Começar de novo
Face ao Não da Irlanda ao Tratado de Lisboa, de forma arrogante alguns líderes da UE logo afirmaram que se trata de um problema que a própria Irlanda terá de resolver. Este é mais um episódio da cegueira que há longo tempo afecta a maioria da classe política da UE.
Bem sei que os Tratados são demasiado complexos para serem lidos, interpretados, e com conhecimento de causa votados pelos cidadãos. Ainda assim, importa não esquecer que também nas eleições legislativas a esmagadora maioria dos cidadãos também não lê os programas eleitorais dos partidos, o que não torna menos legítimas as suas escolhas. É possível que a exploração demagógica de alguns temas, alheios ao Tratado, tenha favorecido a campanha do Não na Irlanda. Contudo, não é menos verdade que os resultados das eleições autárquicas nos vários países também são “contaminados” pela conjuntura política nacional e, ainda assim, ninguém os deprecia.
De facto, a questão central é outra. Como foi possível pensar que um processo de construção política federal se pudesse realizar sem que os cidadãos europeus fossem directamente envolvidos e sentissem esse projecto como indispensável a um futuro de paz e prosperidade para as suas comunidades? O Tratado de Maastricht, com a criação de uma moeda única e outras inovações de natureza federal, foi um salto qualitativo no processo de construção de uma soberania supranacional, para o qual o Tratado de Lisboa dá novos contributos.

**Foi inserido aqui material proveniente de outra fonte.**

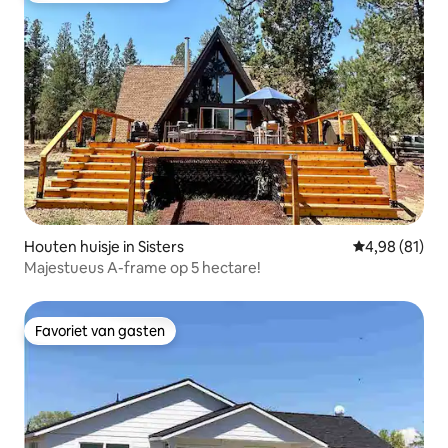
Houten huisje in Sisters
Gemiddelde be
4,98 (81)
Majestueus A-frame op 5 hectare!
Favoriet van gasten
Favoriet van gasten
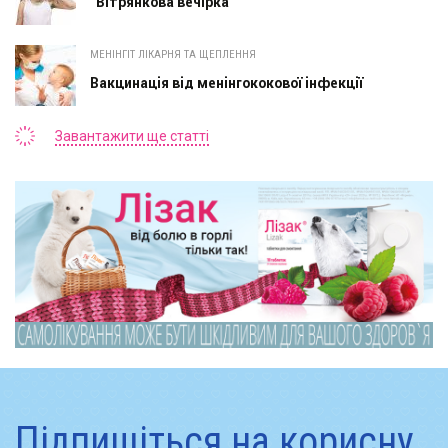
"Вітрянкова вечірка"
МЕНІНГІТ ЛІКАРНЯ ТА ЩЕПЛЕННЯ
Вакцинація від менінгококової інфекції
Завантажити ще статті
Підпишіться на корисну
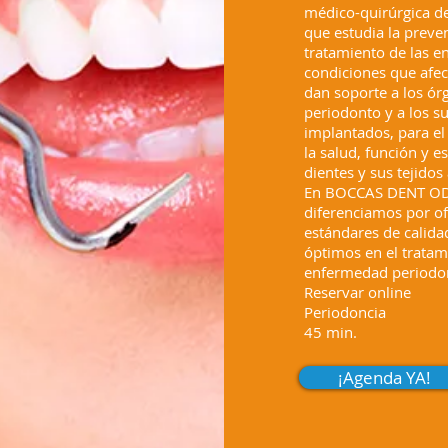
médico-quirúrgica de
que estudia la preve
tratamiento de las 
condiciones que afec
dan soporte a los ór
periodonto y a los su
implantados, para e
la salud, función y es
dientes y sus tejidos
En BOCCAS DENT O
diferenciamos por of
estándares de calida
óptimos en el tratam
enfermedad periodon
Reservar online
Periodoncia
45 min.
¡Agenda YA!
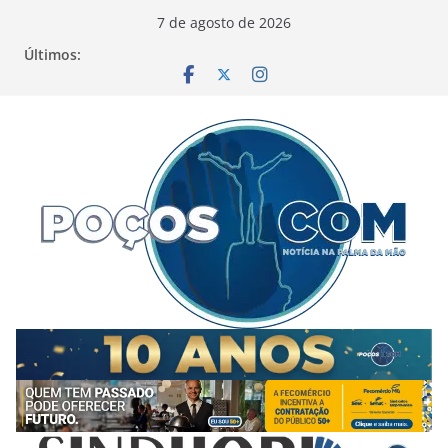
Pular
7 de agosto de 2026
para
Últimos:
o
conteúdo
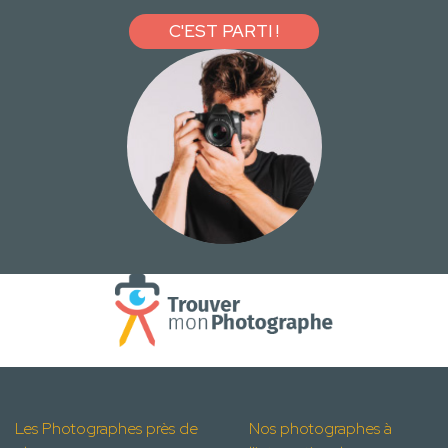
C'EST PARTI !
Les Photographes près de
Nos photographes à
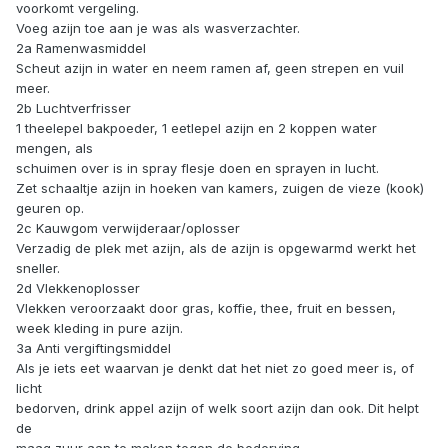
voorkomt vergeling.
Voeg azijn toe aan je was als wasverzachter.
2a Ramenwasmiddel
Scheut azijn in water en neem ramen af, geen strepen en vuil
meer.
2b Luchtverfrisser
1 theelepel bakpoeder, 1 eetlepel azijn en 2 koppen water
mengen, als
schuimen over is in spray flesje doen en sprayen in lucht.
Zet schaaltje azijn in hoeken van kamers, zuigen de vieze (kook)
geuren op.
2c Kauwgom verwijderaar/oplosser
Verzadig de plek met azijn, als de azijn is opgewarmd werkt het
sneller.
2d Vlekkenoplosser
Vlekken veroorzaakt door gras, koffie, thee, fruit en bessen,
week kleding in pure azijn.
3a Anti vergiftingsmiddel
Als je iets eet waarvan je denkt dat het niet zo goed meer is, of
licht
bedorven, drink appel azijn of welk soort azijn dan ook. Dit helpt
de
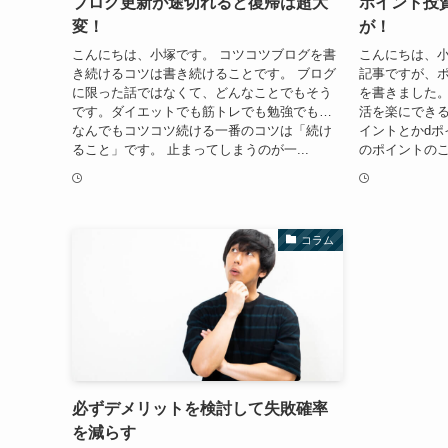
ブログ更新が途切れると復帰は超大
ポイント投
変！
が！
こんにちは、小塚です。 コツコツブログを書
こんにちは、小
き続けるコツは書き続けることです。 ブログ
記事ですが、
に限った話ではなくて、どんなことでもそう
を書きました
です。ダイエットでも筋トレでも勉強でも…
活を楽にできる
なんでもコツコツ続ける一番のコツは「続け
イントとかdポ
ること」です。 止まってしまうのが一...
のポイントのこ
コラム
必ずデメリットを検討して失敗確率
を減らす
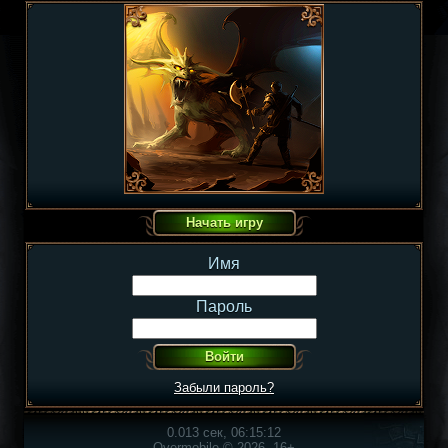
Имя
Пароль
Забыли пароль?
0.013 сек, 06:15:12
Overmobile © 2026, 16+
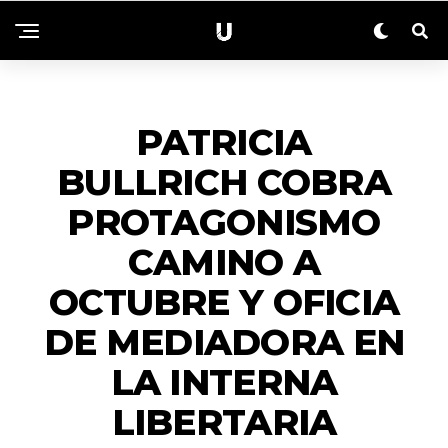
NACIONALES
PATRICIA
BULLRICH COBRA
PROTAGONISMO
CAMINO A
OCTUBRE Y OFICIA
DE MEDIADORA EN
LA INTERNA
LIBERTARIA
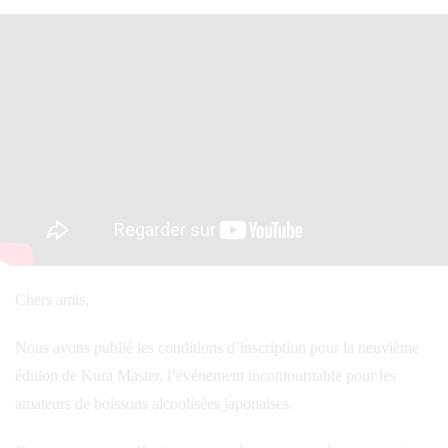
Chers amis,
Nous avons publié les conditions d’inscription pour la neuvième
édition de Kura Master, l’événement incontournable pour les
amateurs de boissons alcoolisées japonaises.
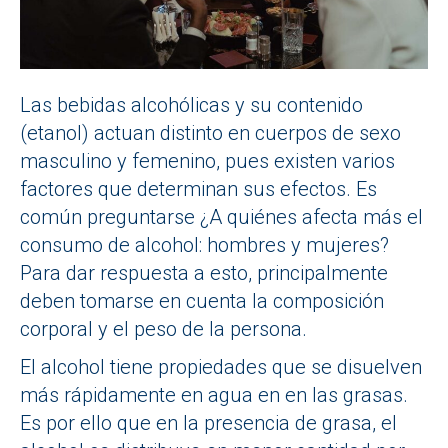
Las bebidas alcohólicas y su contenido
(etanol) actuan distinto en cuerpos de sexo
masculino y femenino, pues existen varios
factores que determinan sus efectos. Es
común preguntarse ¿A quiénes afecta más el
consumo de alcohol: hombres y mujeres?
Para dar respuesta a esto, principalmente
deben tomarse en cuenta la composición
corporal y el peso de la persona.
El alcohol tiene propiedades que se disuelven
más rápidamente en agua en en las grasas.
Es por ello que en la presencia de grasa, el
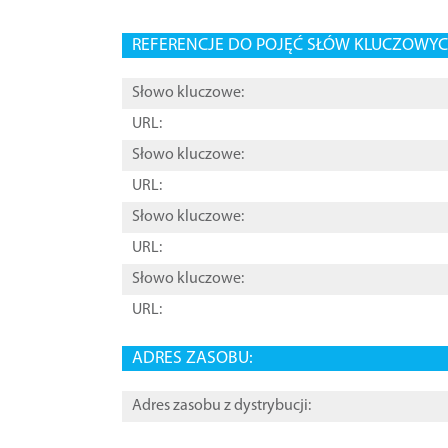
REFERENCJE DO POJĘĆ SŁÓW KLUCZOWYCH
Słowo kluczowe:
URL:
Słowo kluczowe:
URL:
Słowo kluczowe:
URL:
Słowo kluczowe:
URL:
ADRES ZASOBU:
Adres zasobu z dystrybucji:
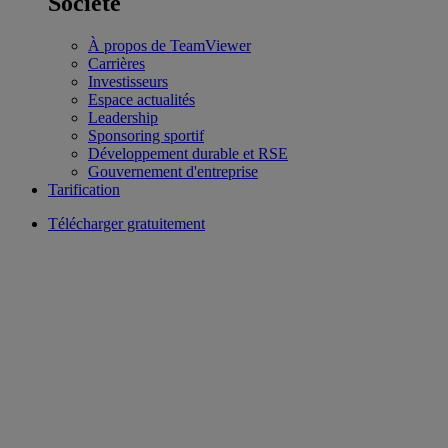
Société
À propos de TeamViewer
Carrières
Investisseurs
Espace actualités
Leadership
Sponsoring sportif
Développement durable et RSE
Gouvernement d'entreprise
Tarification
Télécharger gratuitement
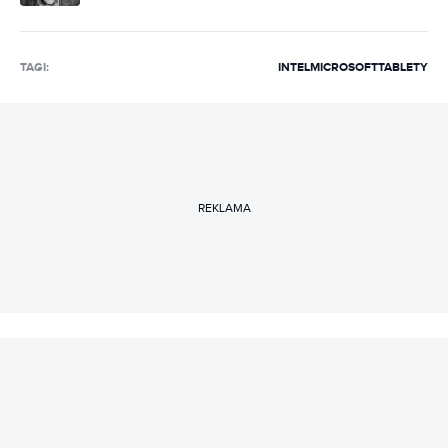
TAGI:
INTEL
MICROSOFT
TABLETY
REKLAMA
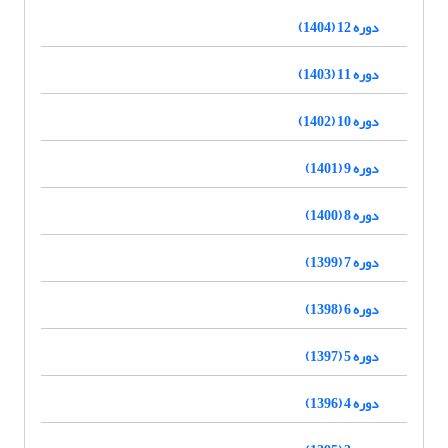
دوره 12 (1404)
دوره 11 (1403)
دوره 10 (1402)
دوره 9 (1401)
دوره 8 (1400)
دوره 7 (1399)
دوره 6 (1398)
دوره 5 (1397)
دوره 4 (1396)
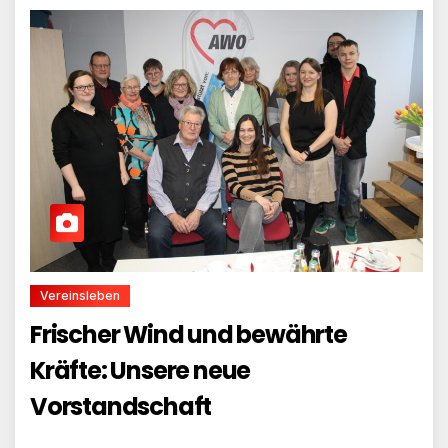
Vereinsleben
Frischer Wind und bewährte
Kräfte: Unsere neue
Vorstandschaft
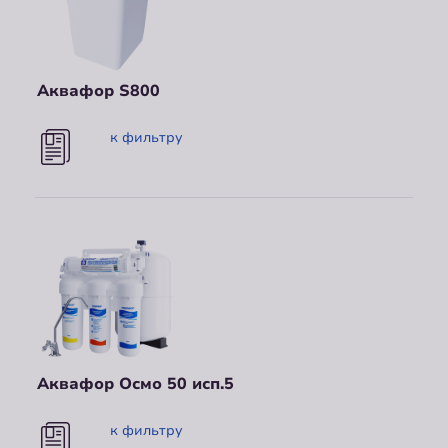
Аквафор S800
к фильтру
Аквафор Осмо 50 исп.5
к фильтру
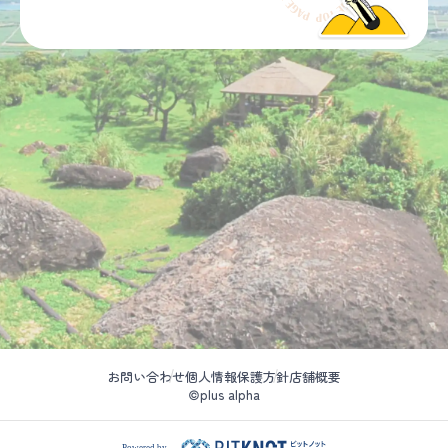
お問い合わせ
個人情報保護方針
店舗概要
©plus alpha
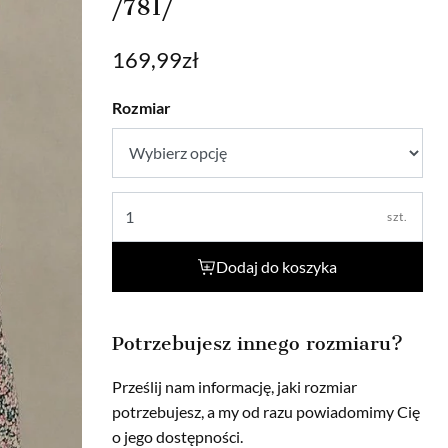
/781/
169,99
zł
Rozmiar
szt.
Dodaj do koszyka
Potrzebujesz innego rozmiaru?
Prześlij nam informację, jaki rozmiar
potrzebujesz, a my od razu powiadomimy Cię
o jego dostępności.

Estarão os cidadãos europeus minimamente conscientes do que realmente significa o processo em que embarcámos?
Hoje, os cidadãos europeus sabem que o prometido maior crescimento económico resultante da integração europeia não se concretizou, antes deu lugar a uma prolongada estagnação e elevado desemprego; sentem que a UE não tem políticas de curto prazo que permitam fazer face a uma crise económica grave como a que atravessamos; observam o contraste entre as remunerações dos mais altos responsáveis pela especulação financeira ruinosa e a forma como o trabalho é sistematicamente tratado como “variável de ajustamento” a penalizar; estão habituados a ouvir o Banco Central Europeu exigir moderação salarial sob pena de novos aumentos das taxas de juro e vêm que, na prática, isso significa estagnação ou perda de poder de compra. Tudo isto, associado ao crescente descrédito da classe política, constitui o pano de fundo dos sucessivos Não: francês, holandês e irlandês.
A esmagadora maioria dos cidadãos não percebe que a Zona Euro caminha para o desastre porque o euro não é sustentável, social e politicamente, sem uma política orçamental, um poder democraticamente responsável pela sua gestão e um Banco Central mandatado para cooperar com políticas de crescimento. Os cidadãos podem não entender estes mecanismos, mas há algo que muitos já perceberam: que têm direito a uma vida melhor e estão dispostos a fazer alguma coisa para que os directórios políticos mudem o que tiver de ser mudado. O veto de referendos nacionais, provavelmente decidido em Lisboa, foi uma resposta cobarde à frustração de muitos cidadãos com os resultados da integração europeia e a forma como tem sido conduzida. A europeísta Irlanda estragou a fuga em frente e, mais tarde ou mais cedo, vai suscitar referendos em outros países porque, em última análise, o que está em causa é uma decisão de partilhar a soberania num contexto de grave crise socioeconómica. Na ausência de esperança, outros Não vêm a caminho.
Em vez de chamar ingratos aos Irlandeses, temos de falar claro sobre o que está em causa. Temos de exigir um amplo debate sobre a escolha com que estamos confrontados: construir uma democracia de natureza federal que dá prioridade ao pleno emprego e à redução das desigualdades ou prolongar a estagnação socioeconómica resultante da engenharia legislativa, de matriz neoliberal, que tem sido conduzida nas costas dos cidadãos. É verdade, há anos que a UE está em crise e há que superá-la. Mas convém não esquecer que ‘crise’ também significa ‘oportunidade’; neste caso a de recomeçar o processo de construção da UE em novas bases. Também passa por aqui o futuro da esquerda socialista.